Data extracts:

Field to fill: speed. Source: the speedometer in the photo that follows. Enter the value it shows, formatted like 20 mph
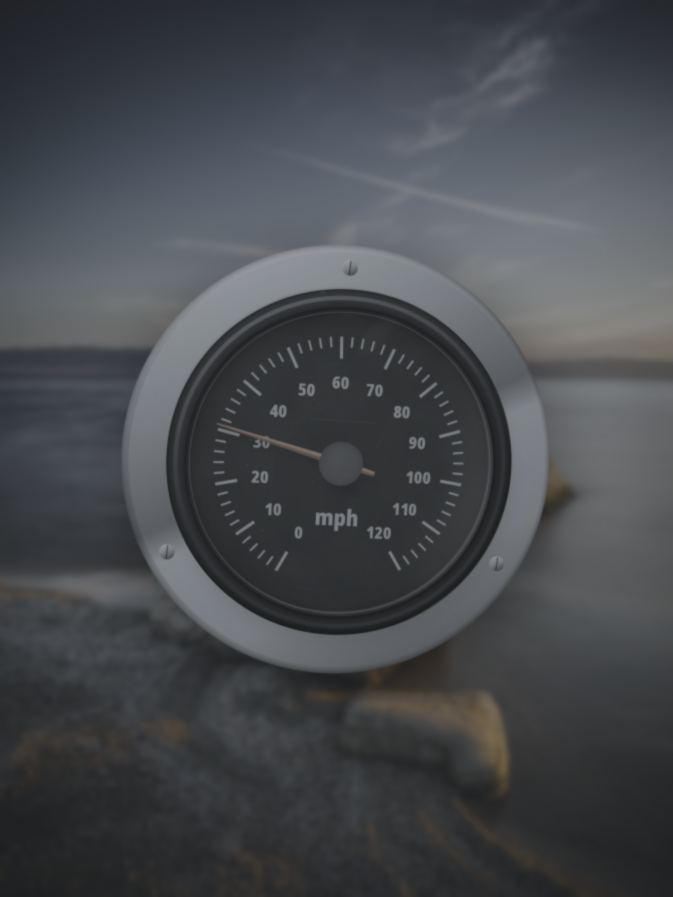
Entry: 31 mph
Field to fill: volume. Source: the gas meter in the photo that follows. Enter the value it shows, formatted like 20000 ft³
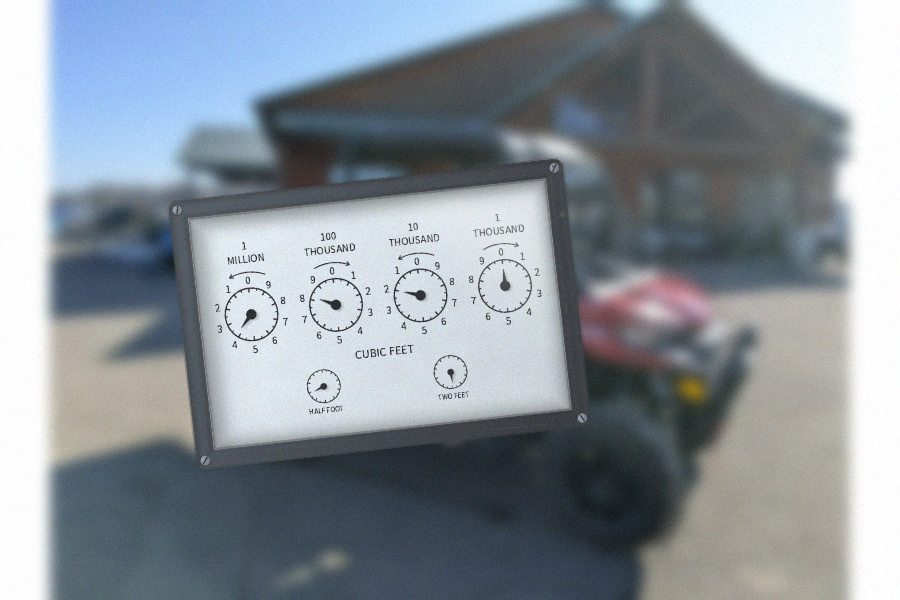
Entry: 382000 ft³
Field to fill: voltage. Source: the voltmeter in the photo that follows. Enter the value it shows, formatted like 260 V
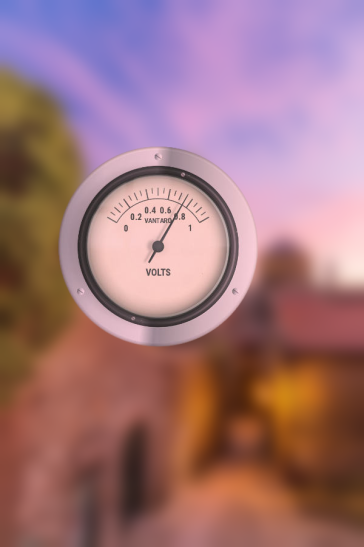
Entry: 0.75 V
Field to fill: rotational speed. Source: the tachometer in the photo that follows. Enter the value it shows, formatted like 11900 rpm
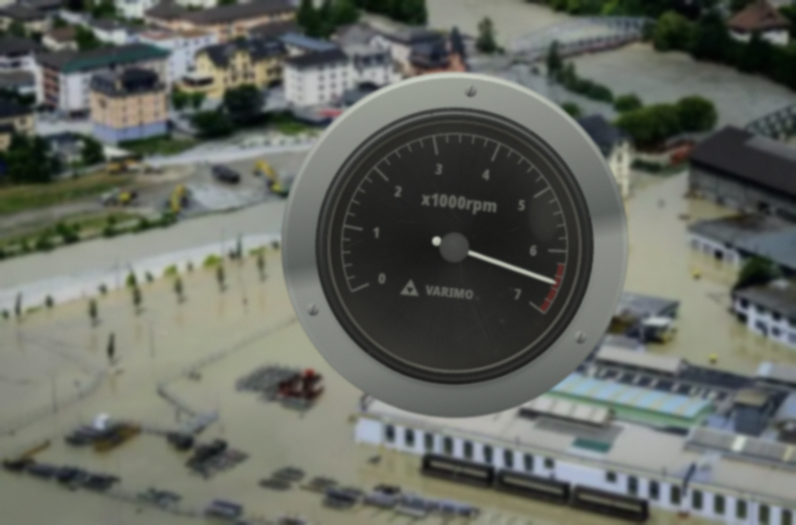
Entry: 6500 rpm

Problem to work on: Can you write out all of the records above word for word, with the pictures left out?

Answer:
Field to fill: speed. Source: the speedometer in the photo that follows. Enter the value it shows, formatted like 20 mph
Entry: 31 mph
Field to fill: volume. Source: the gas meter in the photo that follows. Enter the value it shows, formatted like 20000 ft³
Entry: 382000 ft³
Field to fill: voltage. Source: the voltmeter in the photo that follows. Enter the value it shows, formatted like 260 V
Entry: 0.75 V
Field to fill: rotational speed. Source: the tachometer in the photo that follows. Enter the value it shows, formatted like 11900 rpm
Entry: 6500 rpm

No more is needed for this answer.